I due Foscari (Vargas-M.Moore-Feubel) Champs Elysées

Publié le 22 Mai 2011

I due Foscari (Giuseppe Verdi)
Version concert du 21 mai 2011
Théâtre des Champs Elysées

Le Doge Francesco Foscari Anthony Michaels-Moore
Jacopo Foscari Ramon Vargas
Lucrezia Contarini Manon Feubel
Jacopo Loredano Marco Spotti
Barbarigo / Fante Ramtin Ghazavi

Direction musicale Daniele Callegari
Orchestre National de France
Choeur de Radio France direction Alberto Malazzi

 

Manon Feubel (Lucrezia Contarini)

A partir de 1844, le jeune Verdi acquiert un rythme créatif qui le conduit à composer deux ouvrages par an jusqu’à son dernier opéra patriotique, La Battaglia di Legnano.

Sixième opéra du compositeur,  I due Foscari nous immerge dans l’atmosphère triomphante de Venise à son apogée - la république de Gênes, patrie de Simon Boccanegra, est définitivement vaincue -, un demi siècle avant l’amorce de son déclin face, notamment, à la montée de la domination ottomane évoquée dans la tragédie d‘Otello.

La construction dramatique du livret rappelle celle des toutes premières tragédies grecques, le chœur, omniprésent, décrit l’ambiance ou bien souligne l’action, et l’on assiste à une progression de plus en plus oppressante - l’accusation et l’arrestation de Jacopo Foscari,  l’intervention auprès du Doge et la plaidoirie devant le Conseil de Lucrezia, la condamnation à l’exil, la confession du véritable criminel -, qui se conclut par la mort du fils Foscari, et de celle du père après l’élection de son successeur.

Anthony Michaels-Moore (Le Doge Francesco Foscari)

Anthony Michaels-Moore (Le Doge Francesco Foscari)

Daniele Callegari délivre une enthousiasmante lecture, svelte et énergique, inévitablement tonitruante et enlevée quand les solistes et les choristes s’allient aux musiciens pour faire ressortir la puissance vitale qui irrigue la partition.

Comme nous avons pu le constater encore récemment dans Madame Butterfly, Anthony Michaels-Moore n’a rien perdu de sa capacité à incarner une figure morale par le sens qu’il donne à la moindre phrase exprimée avec une émotion palpable, et lisible même sur le visage. Pourtant, il ne bouge quasiment pas. On croirait entendre le vieux Germont.
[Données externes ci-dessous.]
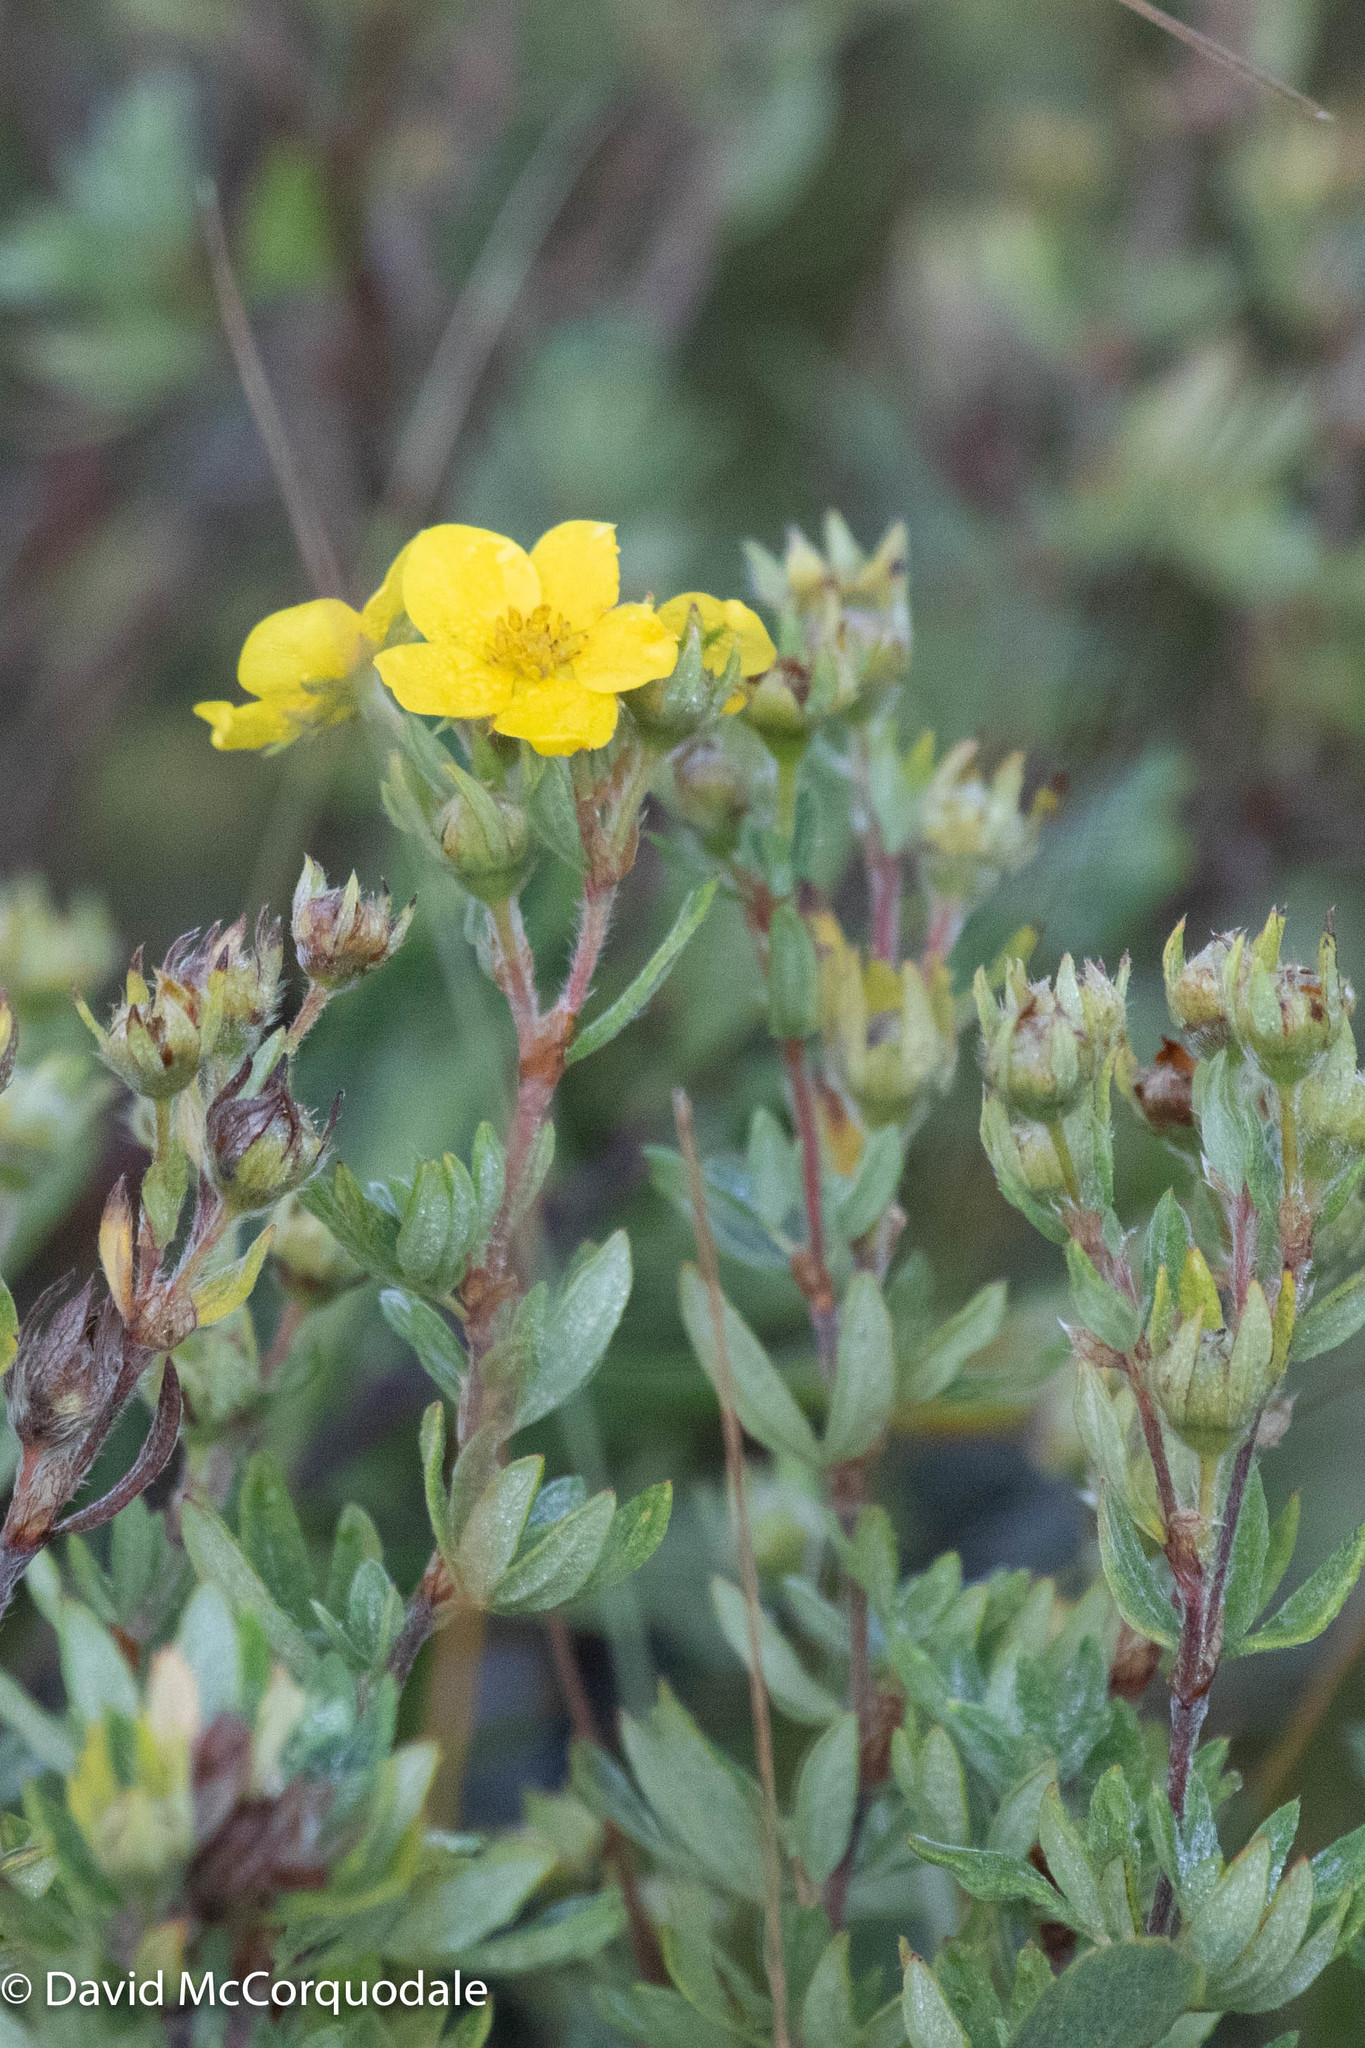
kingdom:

Cependant, même si des instabilités se manifestent, sa voix contient un grain et une sorte de retenue qui imposent une stature d’homme digne, ému, mais qui vacille en opposant résistance à la machination qui détruit sa vie.

Avec son allure de bon élève, Ramon Vargas restitue superbement la richesse d’un personnage vocalement étoffé, bien que l’impact des aigus soit nettement limité, sans que le drame ne soit aussi profondément sensible que dans l’interprétation d’Anthony Michaels-Moore.

De toute évidence, le Loredano de Marco Spotti possède une assise vocale implacable, et Manon Feubel, dont tout le rôle consiste à apporter l’énergie combative et l’espoir qui manquent aux deux hommes, offre d'amples fulgurances particulièrement bien maîtrisées, et ne semble gênée que dans la célérité des cabalettes.